なお、自然の環状DNAにおいて、組換えによってDRCRが起こることが報告されている(非特許文献3)。
本発明は、またこの2本鎖DNAを含む組換えベクターであり、更にこの2本鎖DNAが導入された形質転換体である。
本発明は、この2種の2本鎖DNAをそれぞれ含む1セットの組換えベクターであり、さらに、この2種の2本鎖DNAが導入された形質転換体であって、前記複製開始点がその宿主の染色体又は染色体外因子上に存在する形質転換体である。
即ち、本発明の増幅系では、図2(a)のように構成された増幅ユニットにおいて複製が開始された後、黒い矢印で表す複製フォークが2組の部位特異的組換え酵素の標的配列(lox配列)間を通過する際に、親DNA鎖xと新生DNA鎖yに位置する標的配列(例えば、loxP配列)間、及び親DNA鎖x'と新生DNA鎖y'に位置する標的配列(例えば、loxP配列)間で部位特異的組換え酵素(例えば、Cre)による組換えを起こす(b)。組換えによってxとy鎖が入れ替わりx'とy'鎖も入れ替わると、一方のフォークはx鎖からy、z鎖を合成し、さらにもう一方のフォークはx'鎖からy'、z'鎖を合成する(c)。これによりフォークは逆進行し、複製済みのDNA鎖を再度複製する(d)。これら2つの反応によりDRCRが誘導される。
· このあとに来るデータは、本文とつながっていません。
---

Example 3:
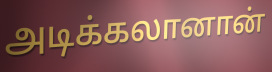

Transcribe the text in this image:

அடிக்கலானான்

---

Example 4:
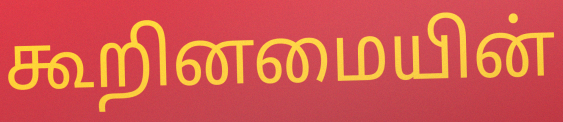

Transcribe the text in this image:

கூறினமையின்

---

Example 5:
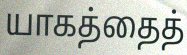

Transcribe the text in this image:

யாகத்தைத்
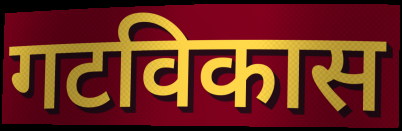
गटविकास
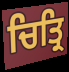
ਚਿਤ੍ਰਿ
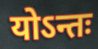
योऽन्तः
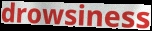
drowsiness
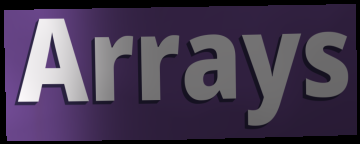
Arrays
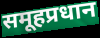
समूहप्रधान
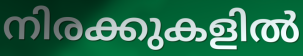
നിരക്കുകളിൽ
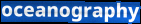
oceanography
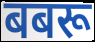
बबरू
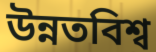
উন্নতবিশ্ব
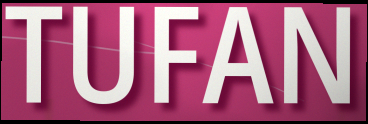
TUFAN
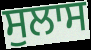
ਸੁਲਾਸ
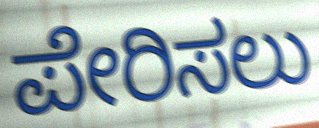
ಪೇರಿಸಲು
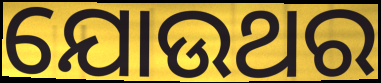
ଯୋଉଥର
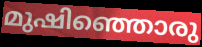
മുഷിഞ്ഞൊരു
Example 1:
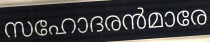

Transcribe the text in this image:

സഹോദരൻമാരേ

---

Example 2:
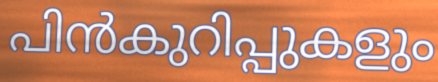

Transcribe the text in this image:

പിൻകുറിപ്പുകളും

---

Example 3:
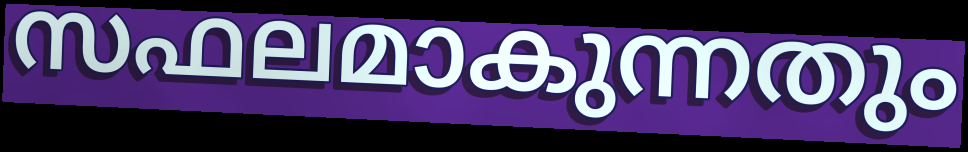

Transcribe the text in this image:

സഫലമാകുന്നതും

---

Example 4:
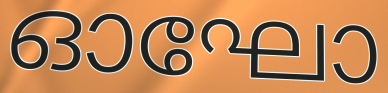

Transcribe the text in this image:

ഓഘോ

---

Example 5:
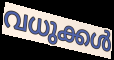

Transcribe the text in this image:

വധുക്കൾ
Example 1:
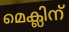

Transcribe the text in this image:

മെക്ലിന്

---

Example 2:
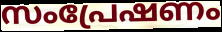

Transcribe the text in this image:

സംപ്രേഷണം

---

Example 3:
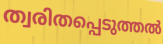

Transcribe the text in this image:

ത്വരിതപ്പെടുത്തൽ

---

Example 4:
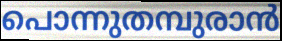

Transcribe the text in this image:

പൊന്നുതമ്പുരാൻ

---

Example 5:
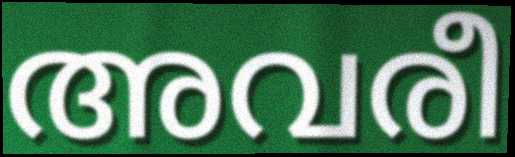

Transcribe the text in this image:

അവരീ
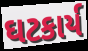
ઘટકાર્ય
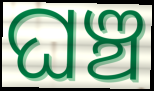
ଘଞ୍ଚ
a及びbの一方は部位特異的組換え酵素の第1の標的配列から成る2本鎖DNA断片、他方は該第1の標的配列を逆方向に配列させた2本鎖DNA断片を表す。
c及びdの一方は部位特異的組換え酵素の第2の標的配列から成る2本鎖DNA断片、他方は該第2の標的配列を逆方向に配列させた2本鎖DNA断片を表す。
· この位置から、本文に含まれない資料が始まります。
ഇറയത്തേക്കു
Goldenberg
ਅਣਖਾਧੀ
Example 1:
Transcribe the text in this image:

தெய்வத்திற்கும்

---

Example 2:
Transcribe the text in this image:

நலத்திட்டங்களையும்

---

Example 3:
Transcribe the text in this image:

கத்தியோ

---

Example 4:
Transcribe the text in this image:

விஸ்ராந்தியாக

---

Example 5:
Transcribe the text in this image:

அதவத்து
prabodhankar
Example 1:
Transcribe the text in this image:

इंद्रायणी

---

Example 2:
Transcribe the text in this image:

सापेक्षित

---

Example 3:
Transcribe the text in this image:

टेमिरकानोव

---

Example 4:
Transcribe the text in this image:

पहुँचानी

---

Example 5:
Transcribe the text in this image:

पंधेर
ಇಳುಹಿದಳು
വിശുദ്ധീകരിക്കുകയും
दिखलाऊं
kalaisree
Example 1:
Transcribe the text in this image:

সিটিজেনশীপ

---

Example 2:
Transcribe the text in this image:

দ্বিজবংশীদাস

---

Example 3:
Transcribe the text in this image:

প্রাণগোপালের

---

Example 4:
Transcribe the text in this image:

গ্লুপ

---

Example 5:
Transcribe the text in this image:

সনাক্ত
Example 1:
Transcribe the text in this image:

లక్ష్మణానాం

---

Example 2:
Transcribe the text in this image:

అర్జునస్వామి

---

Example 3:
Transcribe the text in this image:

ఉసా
第1の標的配列と第2の標的配列は同じであってもよいが、異なることが好ましい。
また、これらの間に任意のDNA配列が挿入されていてもよい。
また、この配列は、a−b−X−c−d又はa−c−X−b−d、好ましくはa−b−X−c−dで表されてもよい。
ここで、Xは複製開始点を表す。複製開始点は、Dihydrofolate reductase (DHFR)遺伝子の3'下流域に存在するOri beta、EBVのlatent origin (OriP)、c-myc遺伝子付近のorigin等が候補となるが、動物細胞での複製開始活性があれば何でもよい。
更に、この配列は、a−A−b−X−c−B−d又はa−A−c−X−b−B−d、好ましくはa−A−b−X−c−B−dで表されてもよい。
ここで、A及びBの少なくとも一方は増幅目的遺伝子を表す。増幅遺伝子を複数用いる場合には、それらは同じであっても異なってもよい。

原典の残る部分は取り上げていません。